If you own or have access to a washing machine you are in the world’s elite.  Seriously, you are.  (I can’t find a good statistic on this, but if you make $25,000/yr you are in the worlds top 10% richest – according to the Global Rich List website.  That’s not very relative unless you consider that most people making this much money a year probably have easy access to a washing machine.)  I’ve been wrestling a lot lately with feelings of being privileged, fortunate, spoiled.  I’ve always lived somewhere that had a washing machine, whether it was in my parents home or the college dorm, apartment building or conveniently in my condo.  Even in Kenya last year I lived in houses that had their own washing machines.  But that is not common in the world we live in.  It’s beyond uncommon.  It’s luxury.

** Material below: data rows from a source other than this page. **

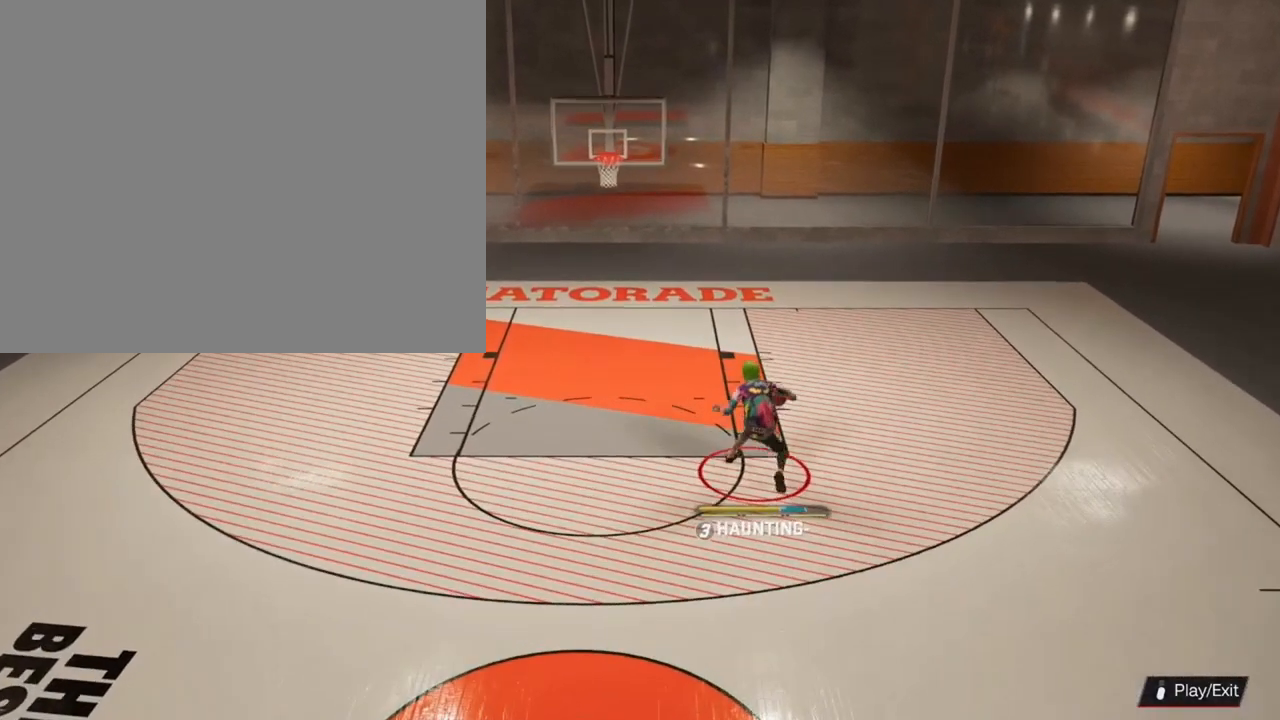
{"buttons": [], "left_stick": "down", "right_stick": "center", "events": []}
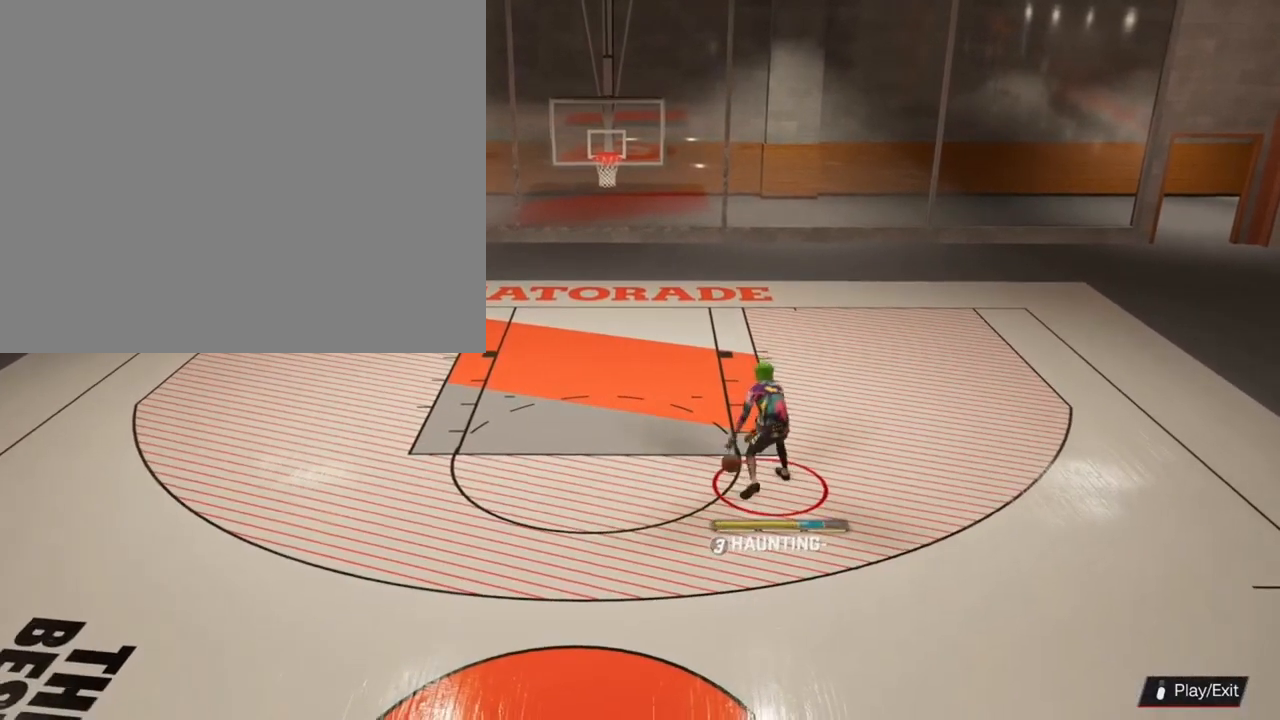
{"buttons": [], "left_stick": "down-left", "right_stick": "center", "events": [[33, "left_stick", "down-left"]]}
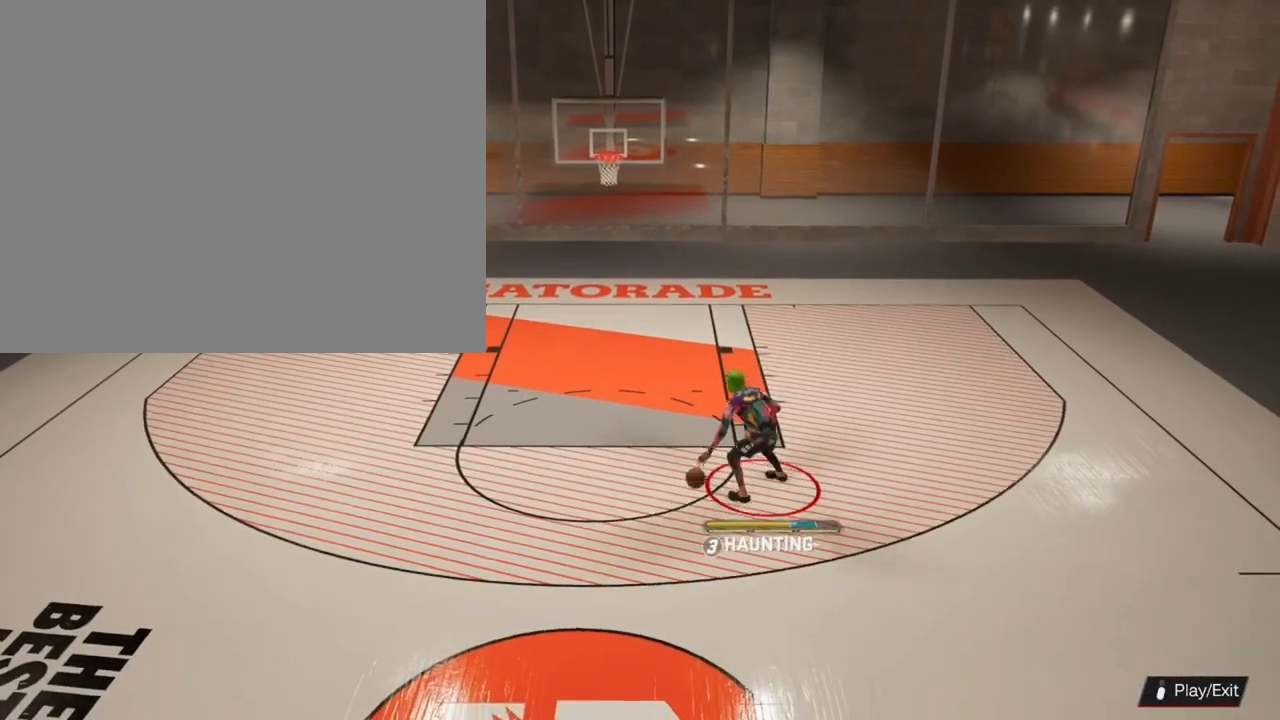
{"buttons": [], "left_stick": "down-left", "right_stick": "center", "events": []}
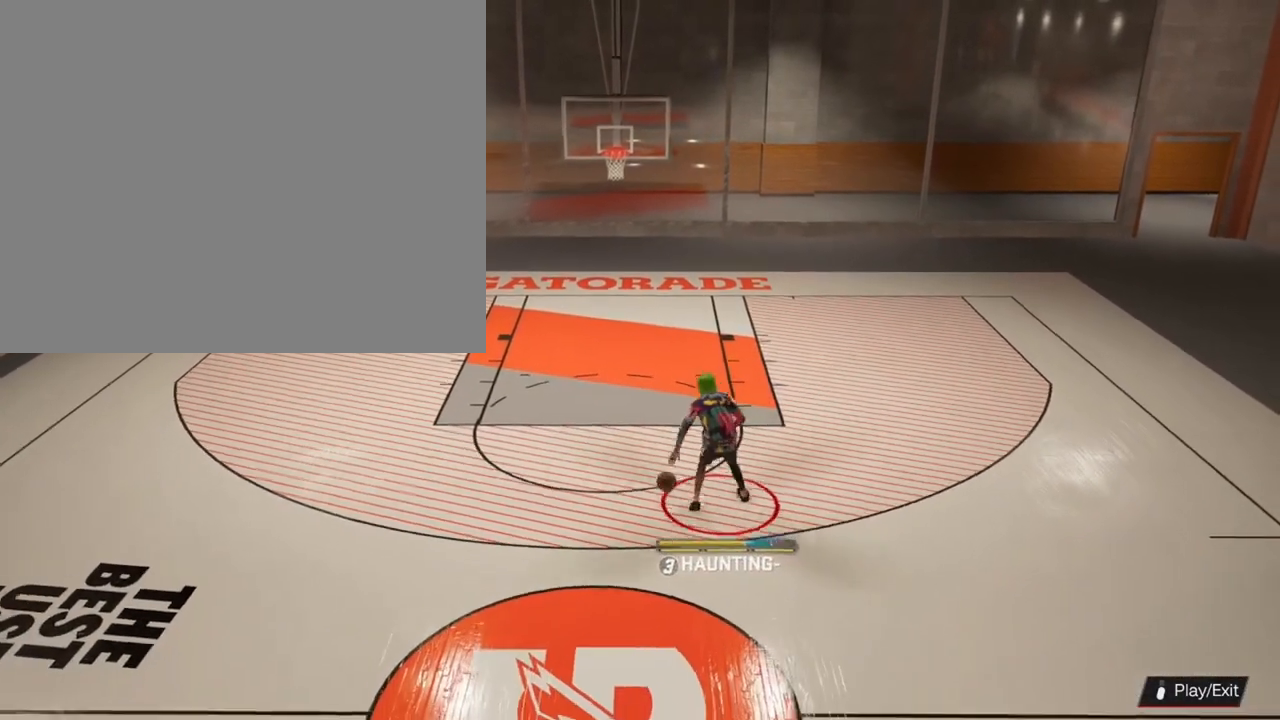
{"buttons": [], "left_stick": "down-left", "right_stick": "center", "events": []}
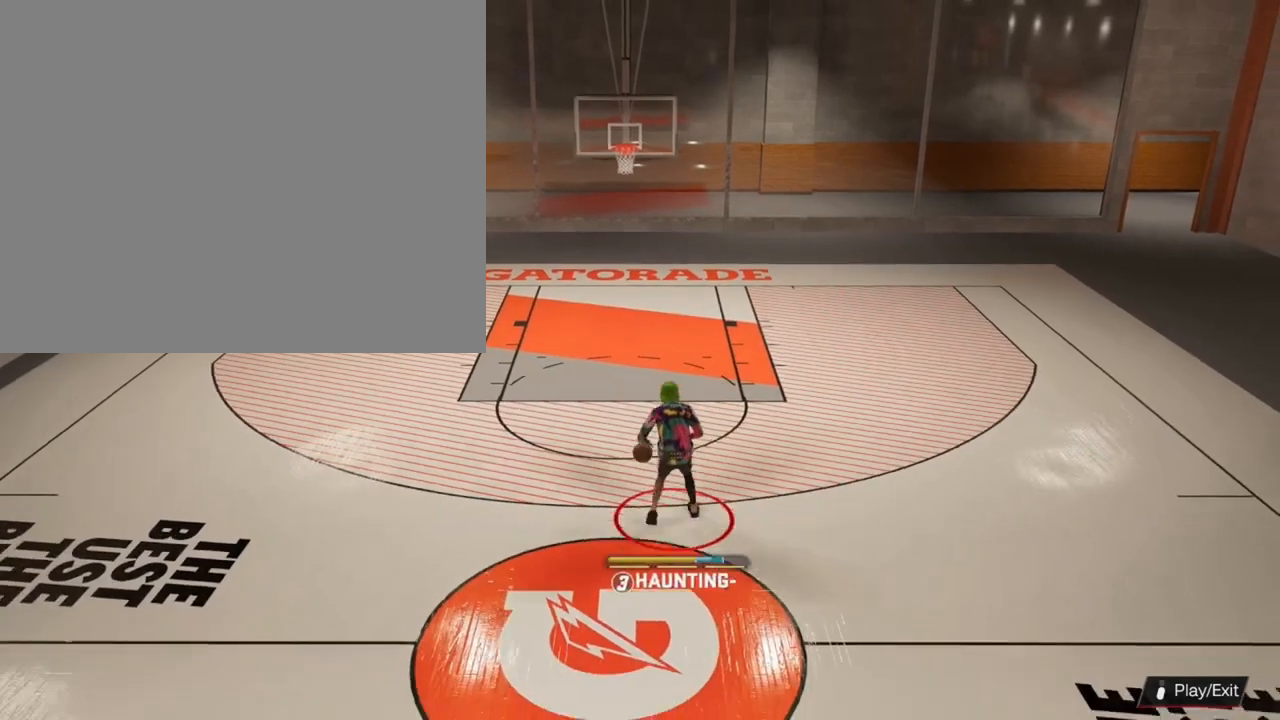
{"buttons": [], "left_stick": "center", "right_stick": "center", "events": [[167, "left_stick", "center"]]}
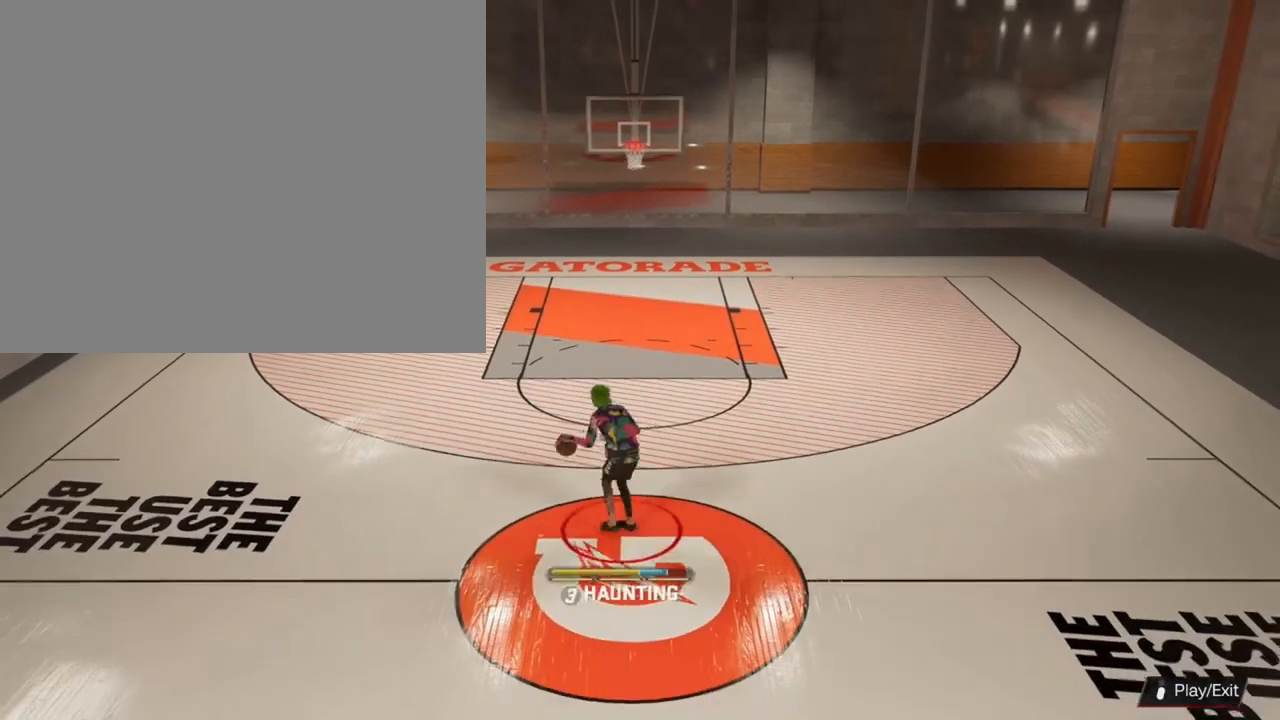
{"buttons": ["R2"], "left_stick": "center", "right_stick": "center", "events": [[100, "R2", "down"], [133, "right_stick", "up-right"], [200, "right_stick", "center"]]}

Now that I’m living on my own in the city, my flat doesn’t have a washing machine nor the ability to hook one up, so I’m learning the art of hand washing these days.  It’s a lot of work!  Here’s a tip:  Don’t wait until a week or two goes by before you start.  Wash your dirty clothes every other day so it doesn’t become a full day’s work for you in the end!

Hand washing, with a certain perspective, can be one of those mundane tasks that allows you time to breathe, time to think, time to pray…  (I once met a friend who prays for her children’s purity when she folds their underwear… love that!)  Don’t get me wrong… these feelings surely will wane and I’m certain I wouldn’t be so Donna Reed about all of this hand washing if I had the additional laundry for a husband and any amount of kids.  And I certainly wouldn’t even be saying anything of this if I hadn’t grown up in the culture I did.  Let’s be real, it’s just plain hard work.

But let’s be thankful when we get to throw our clothes into a washing machine next time.  I want to remember to be thankful when the convenience is mine.

…and Dad, aren’t you so proud of my quad-clothesline I created out of my shower?!  I owe all of my MacGyver skills to you!